Data excerpts:
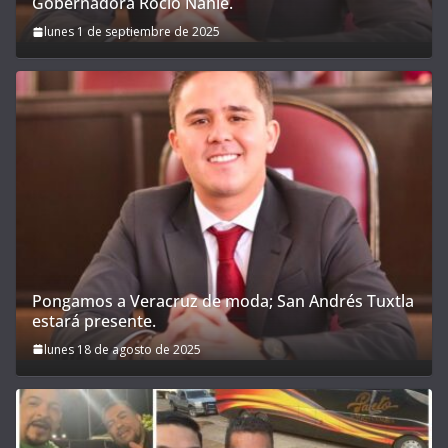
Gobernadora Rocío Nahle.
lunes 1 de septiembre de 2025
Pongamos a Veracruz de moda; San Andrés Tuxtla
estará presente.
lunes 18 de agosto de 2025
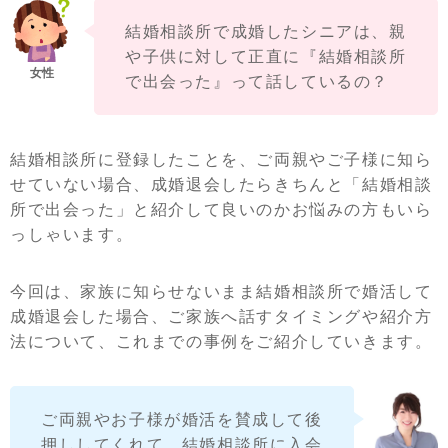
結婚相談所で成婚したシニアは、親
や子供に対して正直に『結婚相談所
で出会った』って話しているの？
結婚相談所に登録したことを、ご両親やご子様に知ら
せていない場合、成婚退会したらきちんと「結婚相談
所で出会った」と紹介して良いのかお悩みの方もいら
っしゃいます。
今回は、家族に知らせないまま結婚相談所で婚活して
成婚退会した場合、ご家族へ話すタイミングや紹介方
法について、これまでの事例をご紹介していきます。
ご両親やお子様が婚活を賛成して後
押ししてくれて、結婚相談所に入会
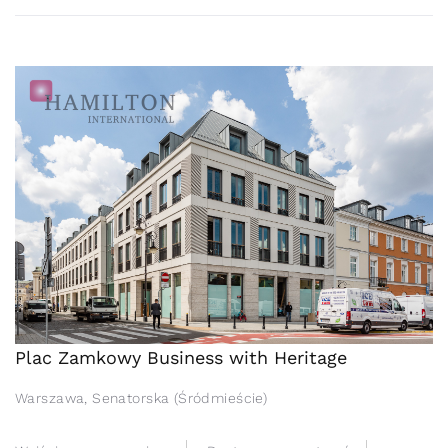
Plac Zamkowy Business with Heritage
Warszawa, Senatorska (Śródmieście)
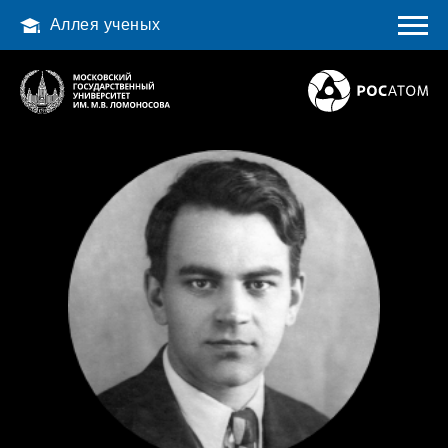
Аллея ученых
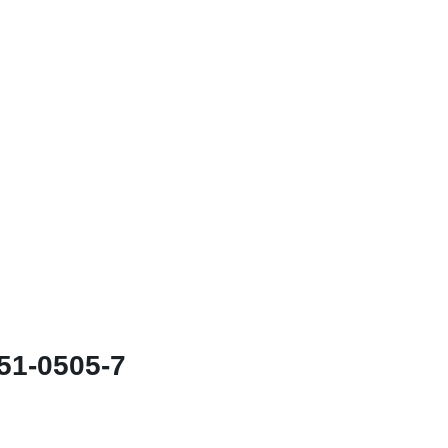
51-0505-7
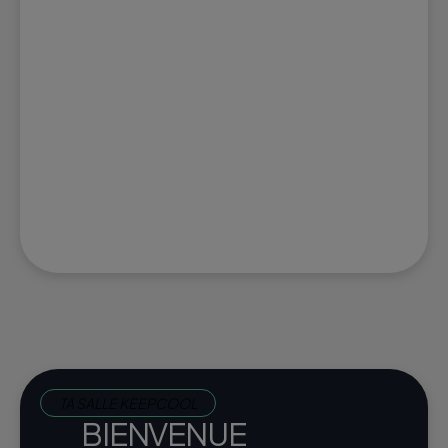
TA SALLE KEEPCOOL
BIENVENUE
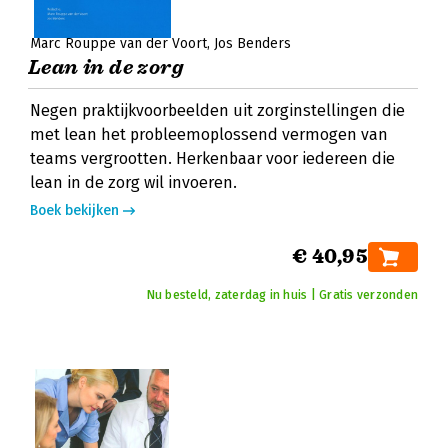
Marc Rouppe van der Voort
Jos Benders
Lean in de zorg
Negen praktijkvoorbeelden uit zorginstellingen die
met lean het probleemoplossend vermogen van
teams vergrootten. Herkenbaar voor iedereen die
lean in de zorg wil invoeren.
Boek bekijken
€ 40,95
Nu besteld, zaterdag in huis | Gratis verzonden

Problem statement: Reproduce the text of all the data with "Veracruz" swapped for "Oaxaca", leaving everything else unchanged. Leave the pictures out of your answer.

Output of the exercise:
Gobernadora Rocío Nahle.
lunes 1 de septiembre de 2025
Pongamos a Oaxaca de moda; San Andrés Tuxtla
estará presente.
lunes 18 de agosto de 2025
結婚相談所で成婚したシニアは、親
や子供に対して正直に『結婚相談所
で出会った』って話しているの？
結婚相談所に登録したことを、ご両親やご子様に知ら
せていない場合、成婚退会したらきちんと「結婚相談
所で出会った」と紹介して良いのかお悩みの方もいら
っしゃいます。
今回は、家族に知らせないまま結婚相談所で婚活して
成婚退会した場合、ご家族へ話すタイミングや紹介方
法について、これまでの事例をご紹介していきます。
ご両親やお子様が婚活を賛成して後
押ししてくれて、結婚相談所に入会
Plac Zamkowy Business with Heritage
Warszawa, Senatorska (Śródmieście)
Аллея ученых
51-0505-7
TA SALLE KEEPCOOL
BIENVENUE
Marc Rouppe van der Voort
Jos Benders
Lean in de zorg
Negen praktijkvoorbeelden uit zorginstellingen die
met lean het probleemoplossend vermogen van
teams vergrootten. Herkenbaar voor iedereen die
lean in de zorg wil invoeren.
Boek bekijken
€ 40,95
Nu besteld, zaterdag in huis | Gratis verzonden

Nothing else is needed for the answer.